Los hábitos tienen a veces orígenes remotos en la propia vida de uno o incluso en la memoria de antes de que uno actuara su propia vida, y otra veces se da uno cuenta de que son de reciente –o de muy reciente- adquisición, de que son hábitos tiernitos, brotes nuevos de la yema del habituario universal que apenas verdean pero ya existen y se imponen. Es el caso de uno que se me ha instalado para las horas de la madrugada. Desde que tomo no sé qué medicamento ya no puedo dormirme temprano; las horas de la noche pasan, despaciosas y calladas, mientras leo, veo alguna película o me entretengo con pensamientos y cosas de esas. Y no falta que de pronto me surja de algún lado la cabeza del gusanito que murmura: qué tal unos higos secos, o unas galletas, o pasitas. Y heme aquí ramoneando ese pasto en horas que no son propias para alimentarse sino para dejar que los aparatos internos completen su trabajo, distribuyan cada cosa en su lugar, cierren la labor del día y acaben con su intendencia el despacho de obligaciones. Pero.

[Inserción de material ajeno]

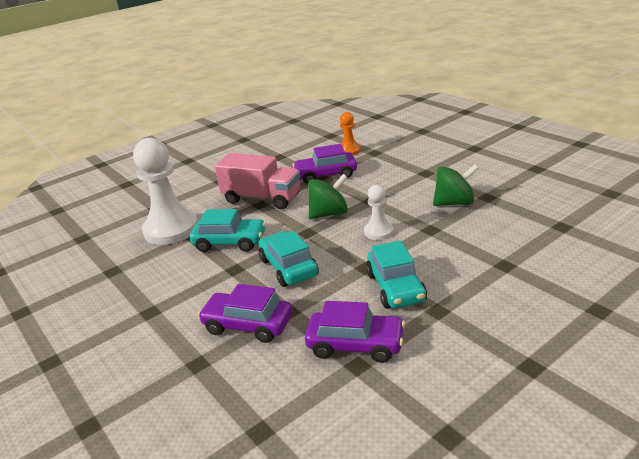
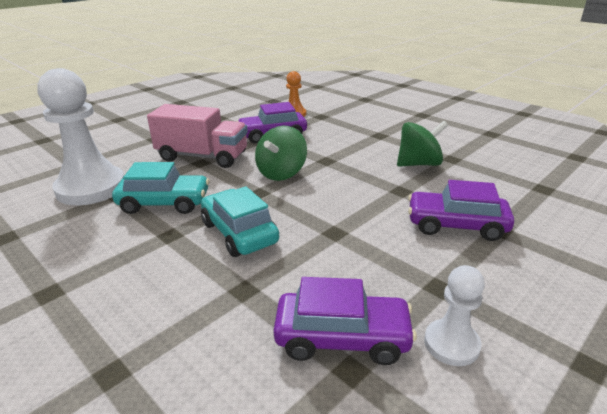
camera: 10 degrees left, 0 degrees up
(248, 325) = (188, 310): purple car -> purple car (456, 225)
(329, 214) = (281, 173): green spinning top -> green spinning top turned 150 degrees clockwise
(378, 232) = (342, 192): white pawn -> white pawn (451, 344)
(395, 287) = (377, 257): turquoise car -> none

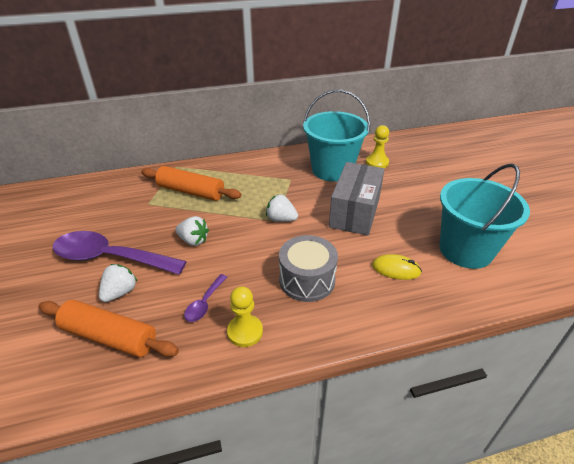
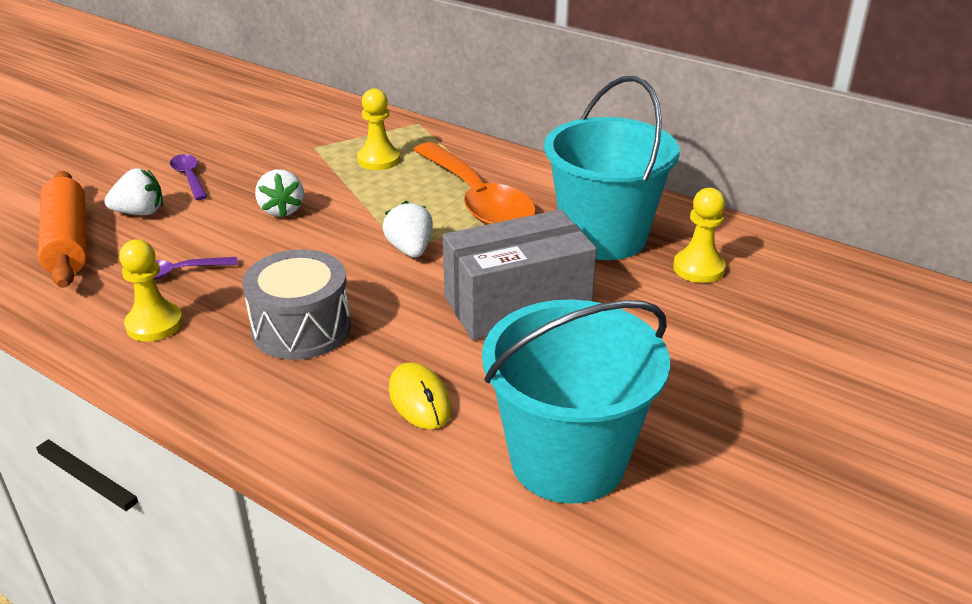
camera: 50 degrees right, 5 degrees down
(110, 258) = (189, 177): purple spoon -> purple spoon, size x0.45
(191, 191) = (378, 160): orange rolling pin -> yellow pawn
(265, 183) = (477, 200): none -> orange spoon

Pero es que los higos secos son una delicia, y justo ahora, al empezar el invierno, que están en su punto. Me imagino que los secan al sol del primer otoño y supongo que para evitarles la tentación de estar pegosteosos los guardan enharinados, de modo que se ven blancos pero uno sabe que son de color crema, o marrón muy claro; su piel es apenas consistente para proteger el fruto pero fácil todavía de morder, y cuando lo haces, adentro late la frescura puntillista de ese dulce paisaje que te llena de mediterráneo; dulce, pero con naturalidad, variado en cada caso y sin aspavientos; un fruto seco, pues, un orejón, si no tuviera esa vida interior de que carecen las frutas que se secan y ya. Los higos secos llevan consigo su historia personal en cada caso, la trama y la urdimbre con que alguien tejió el mito particular que hay en cada pieza. Y a veces, porque eso es lo que tienen los hábitos recientes, que se pueden modificar, que son maleables, lo combino con pasitas de uva.

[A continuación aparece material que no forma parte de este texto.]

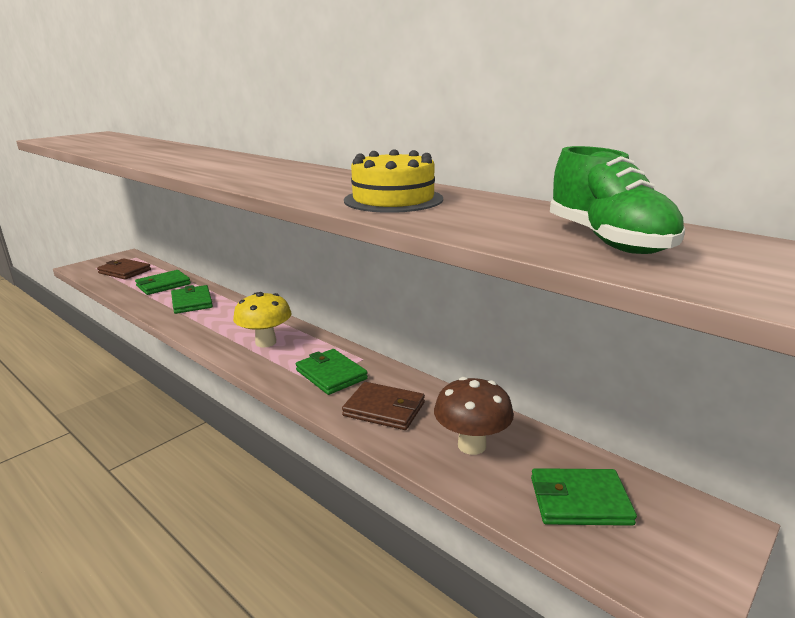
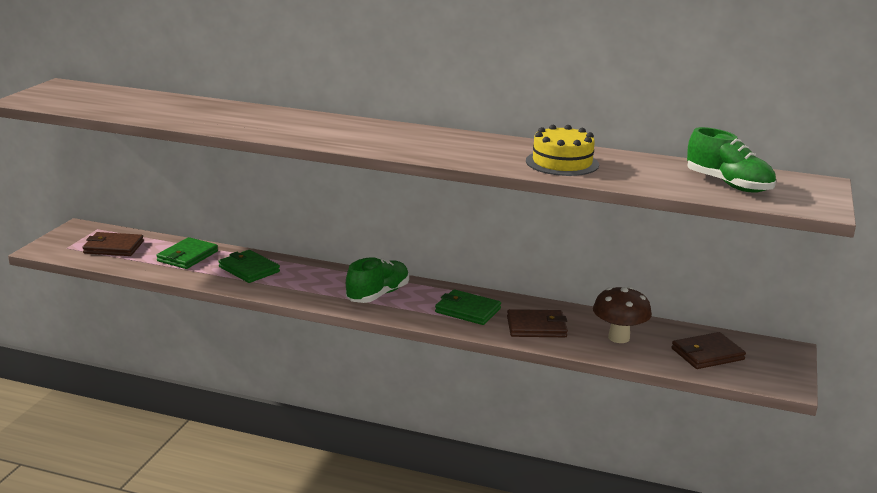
camera: 25 degrees left, 0 degrees up
(266, 342) = (378, 295): yellow mushroom -> green shoe
(579, 501) = (707, 354): green wallet -> brown wallet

Un puño de pasitas en la boca deja un dulzor que requiere moderación, y entonces un higo seco lija todo empalagamiento en la tabla de la lengua y renueva el gusto de tener en la boca algo exquisito y con historia y con enigma. De modo que voy del vicio al placer repitiendo el camino con pecadora insistencia. O a veces –no ahora que han entrado a la casa turrones y mazapanes- me tiro por unas galletas Campurrianas y con pasión roedora voy cuidando que las migajas no caigan sobre las sábanas, que la punta de la lengua, en acción conjunta con los labios que cierran el área atacada por los dientes, recoja esas pequeñas constelaciones que harían del resto de la noche un incordio si quedaran rondando por su cuenta. No; no pasa nada; los hábitos recientes de la madrugada satisfacen mi gusto auxiliados por una muy melindrosa disciplina.